A simple phenolic antioxidant protocatechuic acid enhances tumor promotion and oxidative stress in female ICR mouse skin: Dose-and timing-dependent enhancement and involvement of bioactivation by tyrosinase

The modifying effects of topical application of the phenolic antioxidant protocatechuic acid (PA) on 12-O-tetradecanoylphorbol-13-acetate (TPA)-induced mouse skin tumor promotion were investigated. Dimethyl-benz[a]anthracene-initiated female ICR mice were treated with TPA (1.6 nmol) twice weekly for 20 weeks to promote papilloma formation. Pre-treatment with 16 nmol PA 30 min prior to each TPA treatment significantly inhibited the number of papillomas per mouse by 52% (P < 0.05). On the other hand, PA pre-treatment at a high dose (1600 nmol) significantly enhanced tumor numbers by 38% (P < 0.05). Interestingly, in the group treated with a quite high dose (20 000 nmol) of PA 5 min prior to each TPA application, the average number of tumors per mouse was reduced by 38%, whereas the same PA dose 3 h before TPA treatment significantly enhanced tumor numbers by 84% (P < 0.01). These results suggested that topically applied PA was converted to compound(s) lacking antioxidative properties and/or rather possessing the potential to enhance tumor development. A similar tendency was also observed in the short-term experiment of TPA-induced inflammation and oxidative stress; i.e. two groups pretreated with PA at 20 000 nmol, 30 min and 3 h before TPA treatment, did not show suppression or even significantly enhanced TPA-induced leukocyte infiltration, H₂O₂ generation, thiobarbituric acid-reacting substances level and proliferating cell nuclear antigen index, while PA treatment together with TPA significantly suppressed these parameters.
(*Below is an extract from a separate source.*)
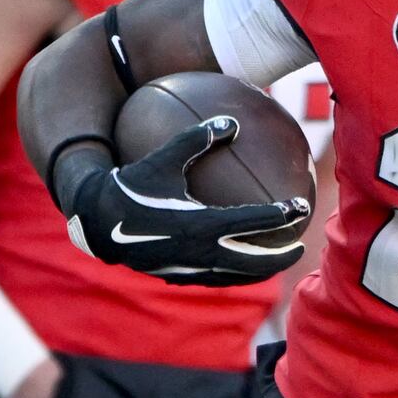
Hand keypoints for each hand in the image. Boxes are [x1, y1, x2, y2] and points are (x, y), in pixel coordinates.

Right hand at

Treatment with a high dose (20 000 nmol) of PA alone for 3 h enhanced oxidative stress by reducing glutathione levels in mouse skin, which was counteracted by the tyrosinase inhibitor arbutin. Oxidative stress responses such as leukocyte infiltration and H₂O₂ generation were also counteracted by arbutin. These results suggested that tyrosinase-dependent oxidative metabolism of PA was at least partially involved in the enhanced effects of PA on TPA-induced inflammatory responses and thus tumor promotion.